Нет, братцы, не стану дальше ничего рассказывать. Не могу... Одно скажу: прошел Алеша страшным крестным путем, страшно били его, ногами топтали, бородку молодую по волосикам рвали, увечили и уничтожали. Он стоял насмерть!
Чего, чего... Пла́чу, братцы... Ведь это стойкость-то какая! Как его распинали! И выстоял, великомученик новый московский...
И бросили после этого Алешу в камеру. Из последних сил приподнялся он, дополз до стены и кровью своей на ней крест вывел.

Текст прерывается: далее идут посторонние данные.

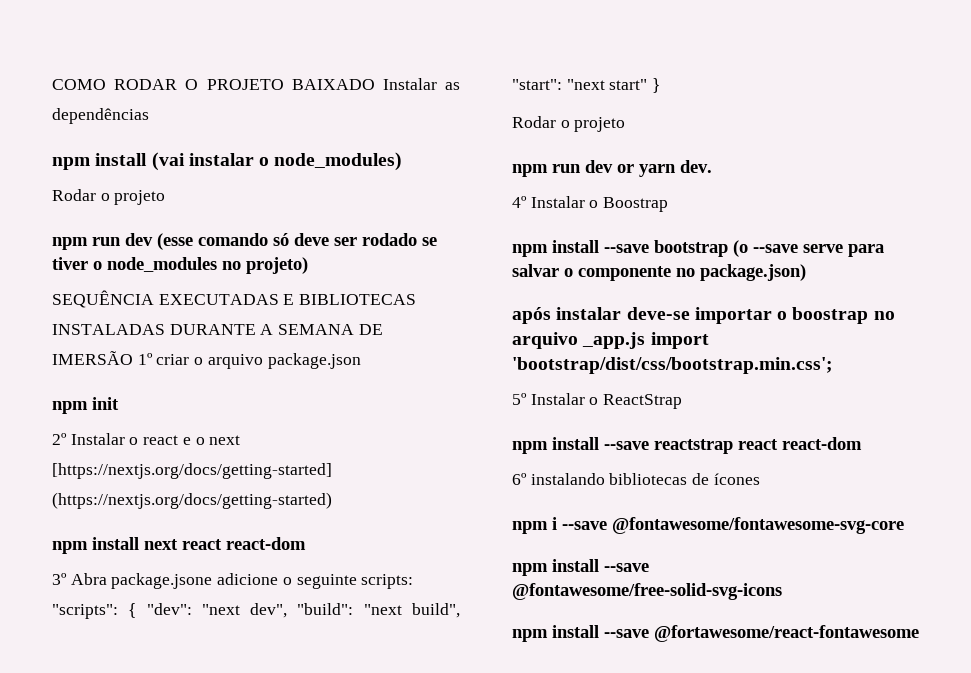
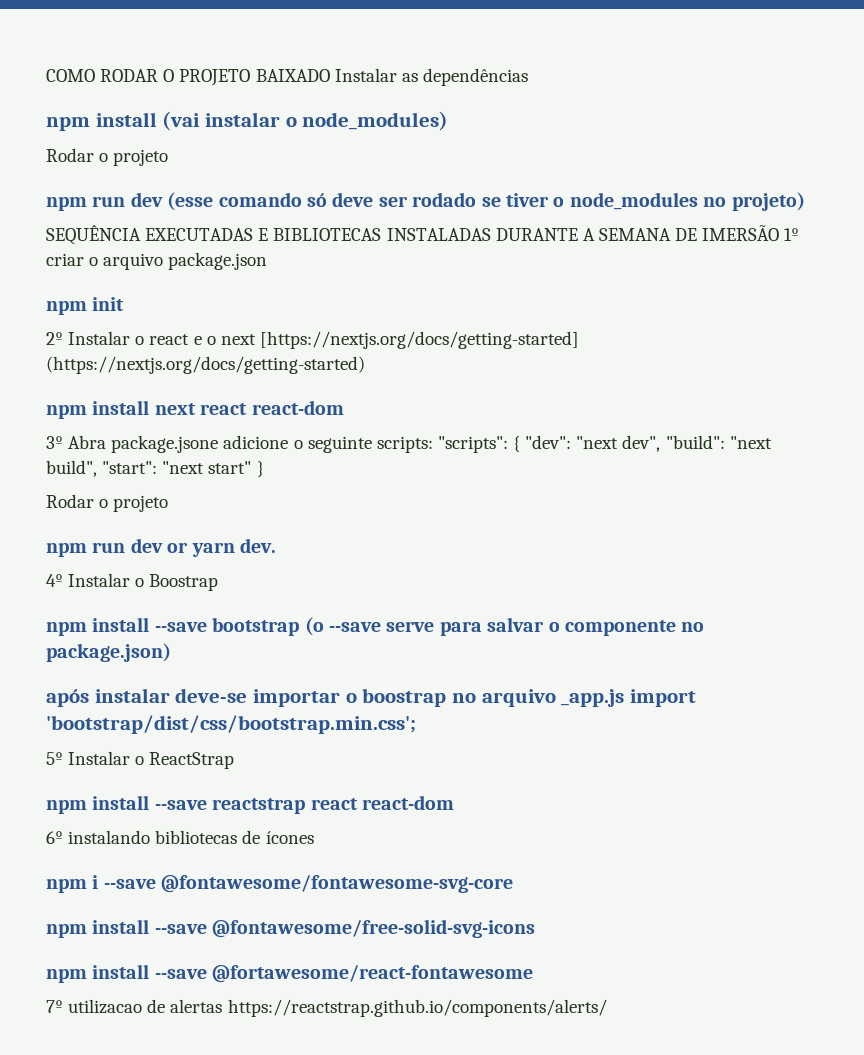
(919, 633) none -> [46,999,607,1017] // 7º utilizacao de alertas https://reactstrap.github.io/components/alerts/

Встал перед кровавым крестом на колени и разбитыми губами шепчет последнюю молитву...
И видит - сходит к нему Пресвятая Богородица и с нею старец древний Сергий Преподобный. Подходит к нему Божья Матерь, отирает рукавом ему с лица кровавый пот и, обращаясь к старцу, говорит: «Нашего он роду!», а Сергий ей радостно: «Наш, вестимо наш, Матушка, чадо возлюбленное!»
Ой, братцы, мо́чи нет... Утром тюремщики вошли, Алешу на новый допрос вести. Видят - стоит он на коленях, голова на грудь склонена. «Эй, - кричат, - кончай молиться! Вставай!» Тот не встает. Подошли к нему, тряхнули, а он - мертвый!..
Помер Алеша мученически на молитве во славу Господню. Выстоял он и славной кончины сподобился, к сонму угодников Божьих причтен.